EXERCISE DIRECTIONS: Copy the records below exactly, leaving out every picture.

Collected data entries:
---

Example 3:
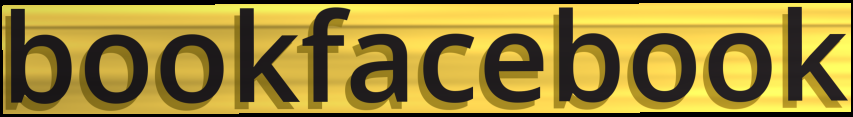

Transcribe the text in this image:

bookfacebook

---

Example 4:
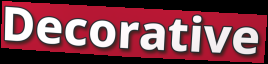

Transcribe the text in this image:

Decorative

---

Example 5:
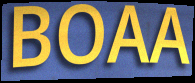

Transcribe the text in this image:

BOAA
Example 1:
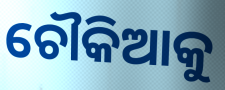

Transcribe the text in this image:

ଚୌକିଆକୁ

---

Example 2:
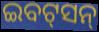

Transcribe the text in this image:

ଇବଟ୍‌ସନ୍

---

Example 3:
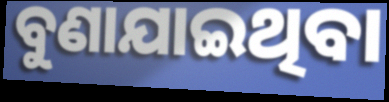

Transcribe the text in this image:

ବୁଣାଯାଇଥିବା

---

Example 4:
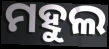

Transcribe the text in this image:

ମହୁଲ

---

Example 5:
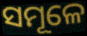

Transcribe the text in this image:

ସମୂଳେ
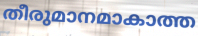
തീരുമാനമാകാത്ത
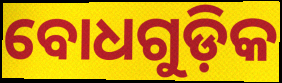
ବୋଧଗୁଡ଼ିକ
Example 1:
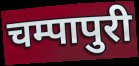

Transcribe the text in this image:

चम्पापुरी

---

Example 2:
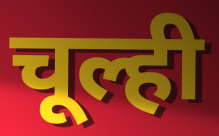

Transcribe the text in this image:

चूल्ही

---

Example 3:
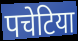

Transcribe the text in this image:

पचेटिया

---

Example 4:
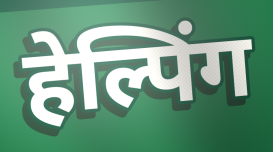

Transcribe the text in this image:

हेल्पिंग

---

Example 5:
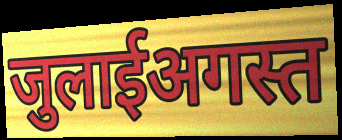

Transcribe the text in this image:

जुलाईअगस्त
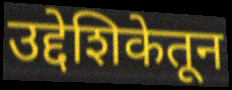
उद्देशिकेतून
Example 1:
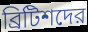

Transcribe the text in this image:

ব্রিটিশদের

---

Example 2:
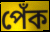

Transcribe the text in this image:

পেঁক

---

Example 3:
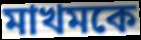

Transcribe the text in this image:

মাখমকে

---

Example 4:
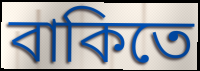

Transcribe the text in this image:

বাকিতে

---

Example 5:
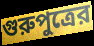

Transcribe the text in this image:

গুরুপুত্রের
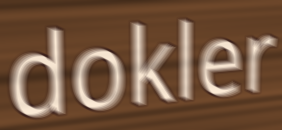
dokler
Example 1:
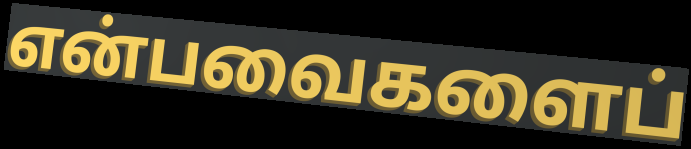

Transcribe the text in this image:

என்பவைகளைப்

SOLUTION BELOW:
---

Example 3:

Transcribe the text in this image:

bookfacebook

---

Example 4:

Transcribe the text in this image:

Decorative

---

Example 5:

Transcribe the text in this image:

BOAA
Example 1:

Transcribe the text in this image:

ଚୌକିଆକୁ

---

Example 2:

Transcribe the text in this image:

ଇବଟ୍‌ସନ୍

---

Example 3:

Transcribe the text in this image:

ବୁଣାଯାଇଥିବା

---

Example 4:

Transcribe the text in this image:

ମହୁଲ

---

Example 5:

Transcribe the text in this image:

ସମୂଳେ
തീരുമാനമാകാത്ത
ବୋଧଗୁଡ଼ିକ
Example 1:

Transcribe the text in this image:

चम्पापुरी

---

Example 2:

Transcribe the text in this image:

चूल्ही

---

Example 3:

Transcribe the text in this image:

पचेटिया

---

Example 4:

Transcribe the text in this image:

हेल्पिंग

---

Example 5:

Transcribe the text in this image:

जुलाईअगस्त
उद्देशिकेतून
Example 1:

Transcribe the text in this image:

ব্রিটিশদের

---

Example 2:

Transcribe the text in this image:

পেঁক

---

Example 3:

Transcribe the text in this image:

মাখমকে

---

Example 4:

Transcribe the text in this image:

বাকিতে

---

Example 5:

Transcribe the text in this image:

গুরুপুত্রের
dokler
Example 1:

Transcribe the text in this image:

என்பவைகளைப்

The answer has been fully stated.